Hosts Dashboard

This dashboard is part of the Insights package. It will show you information related to each of your Humio nodes. When a node is having a problem, this can be useful in helping diagnose it.

CPU Usage in Percent

This shows you how much CPU each Humio node is utilizing. Within a cluster, if each Humio node has the same specifications, and the digest and storage partitions are evenly distributed, you would expect each Humio node to have about the same CPU usage.

If some nodes are experiencing particularly high usage, this indicates that something is wrong with Humio or your cluster setup.

CPU Usage: Thread Group Ticks

This widget shows the number of CPU ticks used by each Humio thread group. Within a Humio cluster, the number of threads is usually dictated by the number of cores running on each node. The number of threads is then assigned to each particular thread group. The names of the groups should logically indicate the type of work being done by Humio. This widget can then help indicate the amount of time being spent by the CPU for each of these thread groups.

A common thread group to see consuming too many resources is the humio-akka thread group. This is the group responsible for handling network requests. Therefore, this may take up more time since it spends a lot of time being idle waiting for responses.

Another common thread group is the digester, which is the thread that handles digesting all new data coming into Humio.

JVM Garbage Collection Time

Humio is built to run on the JVM. Therefore, we need to monitor the amount of Garbage Collection being done by the JVM. If Humio is spending a lot of time doing Garbage Collection, this could be consuming plenty of resources and thereby stop Humio from doing useful work such as digesting new data or running queries.

If there is a particular node doing much of the Garbage Collection, it could be worth restarting that node to see if it helps.

Memory: System Usage Percentage

This widget shows you the percentage of memory being used for caching in comparison to each Humio node’s total memory allocation. Humio utilizes memory for caching segment files being used in queries for speed and performance.

Missing Nodes

This is a Humio Metric under the name missing-cluster-nodes. This metric is reported by each Humio node and shows the number of nodes that each node has indicated as dead. A healthy system has zero of these.

Node Shutdowns

This is a timechart showing which vHost (i.e., Humio Node ID) has shutdown in the given time range. If a node shutdown is unexpected, there could be ERROR logs explaining why.

Failed HTTP Checks

This is a Humio Metric named failed-http-checks.

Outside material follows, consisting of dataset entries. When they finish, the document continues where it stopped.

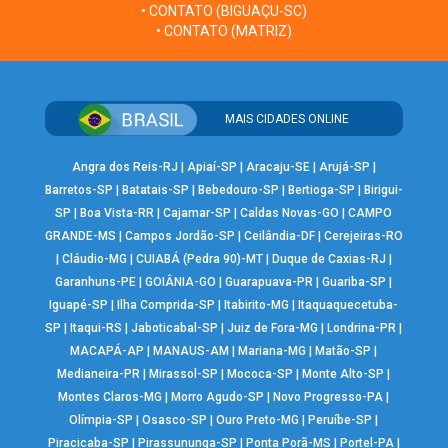
• CONTATO (BIGUAÇU-SC)
• CONTATO (MATRIZ)
MAIS CIDADES ONLINE
Angra dos Reis-RJ
|
Apiaí-SP
|
Aracaju-SE
|
Arujá-SP
|
Barretos-SP
|
Batatais-SP
|
Bebedouro-SP
|
Bertioga-SP
|
Birigui-
SP
|
Boa Vista-RR
|
Cajamar-SP
|
Caldas Novas-GO
|
CAMPO
GRANDE-MS
|
Campos Jordão-SP
|
Ceilândia-DF
|
Cerejeiras-RO
|
Cláudio-MG
|
CUIABÁ (Pedra 90)-MT
|
Duque de Caxias-RJ
|
Garanhuns-PE
|
GOIÂNIA-GO
|
Guarapuava-PR
|
Guariba-SP
|
Iguapé-SP
|
Ilha Comprida-SP
|
Itabirito-MG
|
Itaquaquecetuba-
SP
|
Itaqui-RS
|
Jaboticabal-SP
|
Juiz de Fora-MG
|
Londrina-PR
|
MACAPÁ-AP
|
MANAUS-AM
|
Mariana-MG
|
Matão-SP
|
Medianeira-PR
|
Mirassol-SP
|
Mococa-SP
|
Monte Alto-SP
|
Montes Claros-MG
|
Morro Agudo-SP
|
Novo Progresso-PA
|
Olímpia-SP
|
Osasco-SP
|
Ouro Preto-MG
|
Peruíbe-SP
|
Piracicaba-SP
|
Pirassununga-SP
|
Ponta Porã-MS
|
Portel-PA
|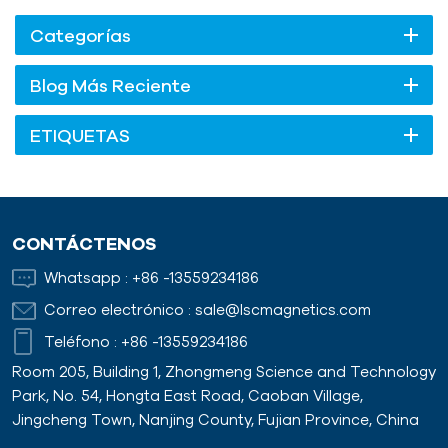
Categorías
Blog Más Reciente
ETIQUETAS
CONTÁCTENOS
Whatsapp :
+86 -13559234186
Correo electrónico :
sale@lscmagnetics.com
Teléfono :
+86 -13559234186
Room 205, Building 1, Zhongmeng Science and Technology
Park, No. 54, Hongta East Road, Caoban Village,
Jingcheng Town, Nanjing County, Fujian Province, China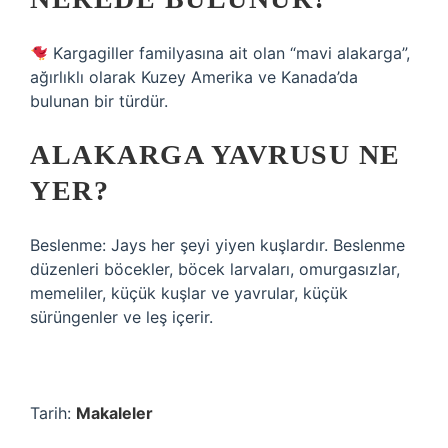
Kargagiller familyasına ait olan “mavi alakarga”,
ağırlıklı olarak Kuzey Amerika ve Kanada’da
bulunan bir türdür.
ALAKARGA YAVRUSU NE
YER?
Beslenme: Jays her şeyi yiyen kuşlardır. Beslenme
düzenleri böcekler, böcek larvaları, omurgasızlar,
memeliler, küçük kuşlar ve yavrular, küçük
sürüngenler ve leş içerir.
Tarih:
Makaleler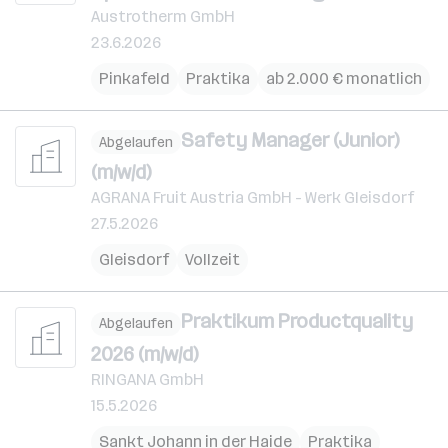
Austrotherm GmbH
23.6.2026
Pinkafeld
Praktika
ab 2.000 € monatlich
Safety Manager (Junior)
Abgelaufen
(m/w/d)
AGRANA Fruit Austria GmbH - Werk Gleisdorf
27.5.2026
Gleisdorf
Vollzeit
Praktikum Productquality
Abgelaufen
2026 (m/w/d)
RINGANA GmbH
15.5.2026
Sankt Johann in der Haide
Praktika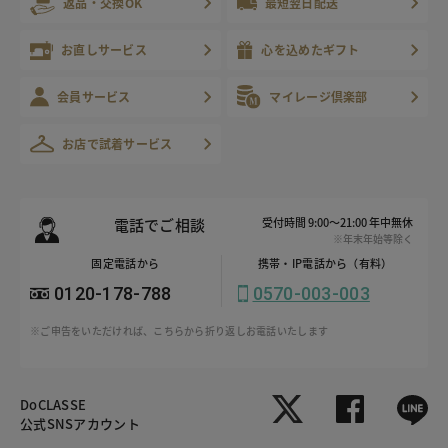
返品・交換OK
最短翌日配送
お直しサービス
心を込めたギフト
会員サービス
マイレージ倶楽部
お店で試着サービス
電話でご相談
受付時間 9:00～21:00 年中無休
※年末年始等除く
固定電話から
携帯・IP電話から（有料）
0120-178-788
0570-003-003
※ご申告をいただければ、こちらから折り返しお電話いたします
DoCLASSE
公式SNSアカウント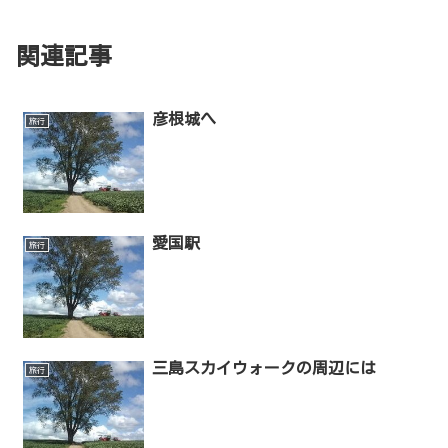
関連記事
彦根城へ
旅行
愛国駅
旅行
三島スカイウォークの周辺には
旅行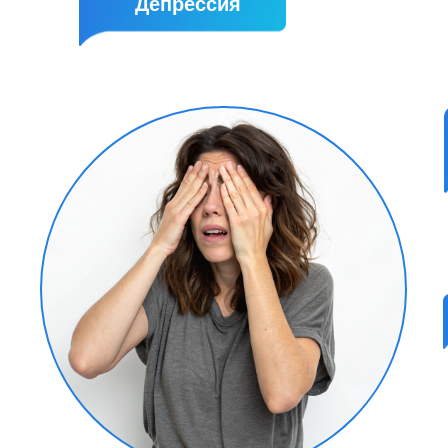
Депрессия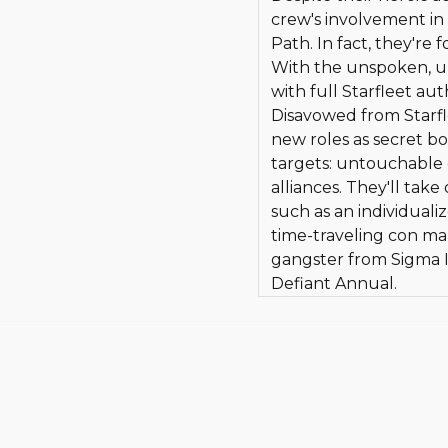
crew's involvement in
Path. In fact, they're
With the unspoken, u
with full Starfleet aut
Disavowed from Starfle
new roles as secret b
targets: untouchable 
alliances. They'll take 
such as an individual
time-traveling con ma
gangster from Sigma Iot
Defiant Annual.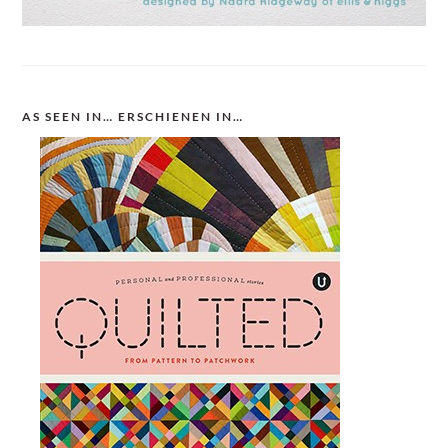
AS SEEN IN… ERSCHIENEN IN…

This is the number of nodes that appear to be unreachable using http, reported by each Humio node.

Networking (Bytes per second)

For each Humio node, this timechart shows the amount of bytes per second being transmitted and received by the network devices on each node.

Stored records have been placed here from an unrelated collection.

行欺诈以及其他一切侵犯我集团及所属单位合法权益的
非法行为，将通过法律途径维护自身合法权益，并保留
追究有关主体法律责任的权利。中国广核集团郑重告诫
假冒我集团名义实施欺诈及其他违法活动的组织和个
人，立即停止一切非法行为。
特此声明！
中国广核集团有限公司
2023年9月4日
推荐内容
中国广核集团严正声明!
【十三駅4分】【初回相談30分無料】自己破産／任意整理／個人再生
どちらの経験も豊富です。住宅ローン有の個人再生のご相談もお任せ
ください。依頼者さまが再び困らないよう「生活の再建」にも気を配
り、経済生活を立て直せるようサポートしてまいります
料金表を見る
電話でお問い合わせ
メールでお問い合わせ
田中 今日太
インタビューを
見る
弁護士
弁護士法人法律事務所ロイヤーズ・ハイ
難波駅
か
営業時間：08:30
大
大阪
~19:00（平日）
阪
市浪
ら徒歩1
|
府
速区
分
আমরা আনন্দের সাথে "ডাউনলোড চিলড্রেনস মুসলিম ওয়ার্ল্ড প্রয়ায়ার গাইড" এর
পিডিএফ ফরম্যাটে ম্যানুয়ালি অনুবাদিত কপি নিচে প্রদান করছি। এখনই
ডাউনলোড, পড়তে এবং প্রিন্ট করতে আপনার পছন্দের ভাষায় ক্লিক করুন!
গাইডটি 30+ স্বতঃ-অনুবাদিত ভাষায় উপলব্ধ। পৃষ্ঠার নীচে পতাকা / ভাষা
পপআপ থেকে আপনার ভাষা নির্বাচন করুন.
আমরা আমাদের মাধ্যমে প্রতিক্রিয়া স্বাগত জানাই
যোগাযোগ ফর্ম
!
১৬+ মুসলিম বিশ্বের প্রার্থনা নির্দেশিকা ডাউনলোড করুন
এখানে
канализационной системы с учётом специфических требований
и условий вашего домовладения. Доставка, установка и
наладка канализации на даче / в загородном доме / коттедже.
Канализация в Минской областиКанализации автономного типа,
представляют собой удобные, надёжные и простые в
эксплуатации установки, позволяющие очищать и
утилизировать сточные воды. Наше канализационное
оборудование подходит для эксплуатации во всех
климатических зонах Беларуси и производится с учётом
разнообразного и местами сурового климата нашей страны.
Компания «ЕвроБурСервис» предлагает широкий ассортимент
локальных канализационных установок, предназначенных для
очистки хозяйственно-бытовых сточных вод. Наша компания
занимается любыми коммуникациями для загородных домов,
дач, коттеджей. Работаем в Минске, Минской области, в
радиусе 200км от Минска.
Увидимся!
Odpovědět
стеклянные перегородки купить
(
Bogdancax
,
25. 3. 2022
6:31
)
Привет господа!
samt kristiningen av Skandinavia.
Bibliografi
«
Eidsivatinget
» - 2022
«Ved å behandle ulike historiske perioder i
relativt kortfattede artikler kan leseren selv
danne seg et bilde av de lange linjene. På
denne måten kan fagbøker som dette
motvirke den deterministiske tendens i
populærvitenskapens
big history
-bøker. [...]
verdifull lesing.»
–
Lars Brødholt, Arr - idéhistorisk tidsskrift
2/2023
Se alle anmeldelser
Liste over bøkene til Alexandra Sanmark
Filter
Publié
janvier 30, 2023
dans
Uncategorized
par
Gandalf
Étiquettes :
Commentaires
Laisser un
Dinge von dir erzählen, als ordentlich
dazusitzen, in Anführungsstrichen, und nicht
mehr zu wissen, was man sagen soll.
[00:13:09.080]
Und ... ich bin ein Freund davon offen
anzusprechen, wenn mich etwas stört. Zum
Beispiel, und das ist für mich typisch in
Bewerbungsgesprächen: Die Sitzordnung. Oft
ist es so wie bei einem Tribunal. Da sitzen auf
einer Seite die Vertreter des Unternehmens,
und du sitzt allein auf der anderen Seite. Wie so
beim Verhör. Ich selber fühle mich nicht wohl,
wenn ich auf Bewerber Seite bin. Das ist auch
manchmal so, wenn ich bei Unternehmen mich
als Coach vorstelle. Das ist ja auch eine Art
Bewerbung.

This can be useful in diagnosing network throughput on each Humio node, especially if some nodes are slower than expected or if nodes are losing packets due to network issues.

Open File Descriptors

This is a Humio metric which shows the number of current open file descriptors on each Humio node.

Humio needs to be able to keep plenty of files open for sockets and actual files from the file system. The default limit on Linux systems is usually too low. See this documentation page for more information around increasing the File Limit in Linux.

CPU Architecture

This table illustrates you each Humio node’s CPU architecture. It can be a useful reference. It will tell you which processor each node has, along with the number of vCPUs, threads per core and how much it holds for L1-L3.

Cluster Time Skew

This is a timechart for each Humio node showing the largest time skew in milliseconds between this node and any other node in the cluster.

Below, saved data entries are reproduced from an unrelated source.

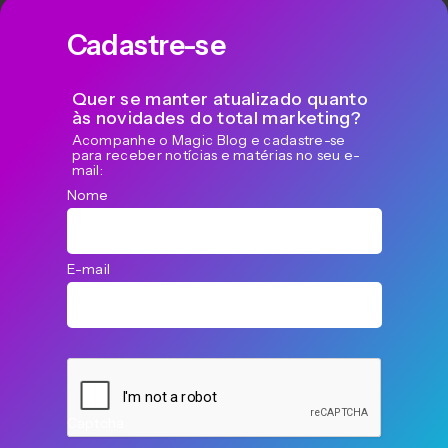
Cadastre-se
Quer se manter atualizado quanto
às novidades do total marketing?
Acompanhe o Magic Blog e cadastre-se
para receber notícias e matérias no seu e-
mail:
Nome
E-mail
Captcha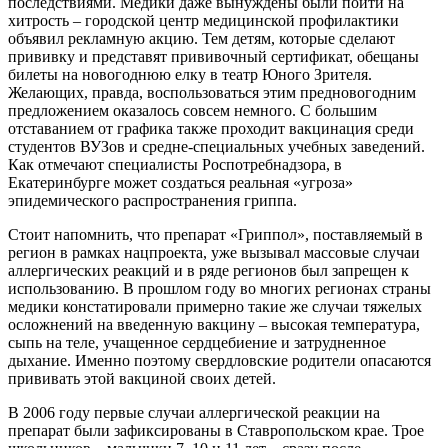
последствиями. Медики даже вынуждены были пойти на
хитрость – городской центр медицинской профилактики
объявил рекламную акцию. Тем детям, которые сделают
прививку и представят прививочный сертификат, обещаны
билеты на новогоднюю елку в театр Юного Зрителя.
Желающих, правда, воспользоваться этим предновогодним
предложением оказалось совсем немного. С большим
отставанием от графика также проходит вакцинация среди
студентов ВУЗов и средне-специальных учебных заведений.
Как отмечают специалисты Роспотребнадзора, в
Екатеринбурге может создаться реальная «угроза»
эпидемического распространения гриппа.
Стоит напомнить, что препарат «Гриппол», поставляемый в
регион в рамках нацпроекта, уже вызывал массовые случаи
аллергических реакций и в ряде регионов был запрещен к
использованию. В прошлом году во многих регионах страны
медики констатировали примерно такие же случаи тяжелых
осложнений на введенную вакцину – высокая температура,
сыпь на теле, учащенное сердцебиение и затрудненное
дыхание. Именно поэтому свердловские родители опасаются
прививать этой вакциной своих детей.
В 2006 году первые случаи аллергической реакции на
препарат были зафиксированы в Ставропольском крае. Трое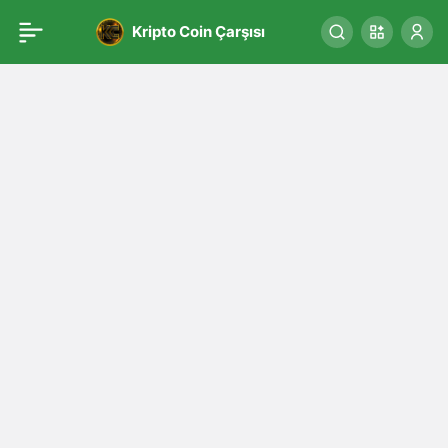
Kripto Coin Çarşısı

Keeping the time skew between Humio nodes as low as possible is important as Humio relies on system times being accurate for it to work as expected. To keep the time skew low between nodes, keep the nodes synced using something like NTP.

Logged Events

This is a timechart showing the number of Humio logged events per Humio node.

Humio Versions

This timechart shows the Humio versions that have been applied onto the cluster in the past 24 hours. This can be useful to correlate if the time of an upgrade may correlate to a change happening in another widget.

Primary Disk Usage

This shows a timechart of the Primary Local storage disk usage in percent. Humio by default limits disk usage to 85% to avoid disks reaching their maximum capacity. It’s very important not to let this happen as it could result in loss of data.

Secondary Disk Usage

If you have Secondary Storage configured, this timechart will show you the disk usage in percent of your secondary disk.